A consortium led by scientists at Oxford University and Harvard Medical School has constructed the world’s most detailed genetic map. The map is the first to include data from African Americans and will help scientists understand certain inherited diseases.

A genetic map specifies the precise areas in the genetic material of a sperm or egg where the DNA from the mother and father has been reshuffled in order to produce this single reproductive cell. The biological process during which this reshuffling occurs is known as ‘recombination’. Almost all such maps have been developed from people of European ancestry and this new map is the first constructed from African American recombination genomic data.

A report of the research is published in this week’s Nature.
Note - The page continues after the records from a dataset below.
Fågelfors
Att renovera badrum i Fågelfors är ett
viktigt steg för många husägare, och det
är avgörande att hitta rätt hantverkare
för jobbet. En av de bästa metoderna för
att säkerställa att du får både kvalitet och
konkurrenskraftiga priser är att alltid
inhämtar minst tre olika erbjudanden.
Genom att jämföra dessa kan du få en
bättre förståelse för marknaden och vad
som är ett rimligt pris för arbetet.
‘The landscape of recombination has shifted in African Americans compared with Europeans,’ said Anjali Hinch, first author of the paper and a post-graduate student at Oxford University’s Wellcome Trust Centre for Human Genetics (WTCHG). Dr Simon Myers of Oxford University’s Department of Statistics and WTCHG, who co-led the study with Professor David Reich at Harvard Medical School, said: ‘More than half of African Americans carry a version of the biological machinery for recombination that is different than Europeans. As a result, African Americans experience recombination where it almost never occurs in Europeans.\’

Recombination, together with mutation, accounts for all the genetic and physical variety we see within species. But whilst ‘mutation’ refers to the errors introduced into single locations within genomes when cells divide, ‘recombination’ refers to the process by which huge chunks of chromosomes are stitched together during sexual reproduction. However, this stitching process only occurs at specific locations. In earlier work Myers and colleagues identified a DNA code, or motif, that attracted part of the recombination machinery, a gene called PRDM9. Knowing the motif, a string of 13 DNA letters, researchers could zero in on the locations where recombination typically occurred – so-called \’recombination hotspots\’.

‘When recombination goes wrong, it can lead to mutations causing congenital diseases, for example diseases like Charcot-Marie-Tooth disease, or certain anemias,’ said Dr Myers.

‘We found the same 13 base motif marking many of these disease mutation sites,’ said Professor Reich. ‘The places in the genome where there are recombination hotspots can thus also be disease hotspots. Charting recombination hotspots can thus identify places in the genome that have an especially high chance of causing disease.’

The researchers discovered that the 13 base-pair motif that is responsible for many of the hotspots in Europeans accounts for only two thirds as much recombination in African Americans. They connected the remaining third to a new motif of 17 base pairs, which is recognised by a version of the recombinational machinery that occurs almost exclusively in people of African ancestry.

These findings are expected to help researchers understand the roots of congenital conditions that occur more often in African Americans, and also to help discover new disease genes in all populations, because of the ability to map these genes more precisely.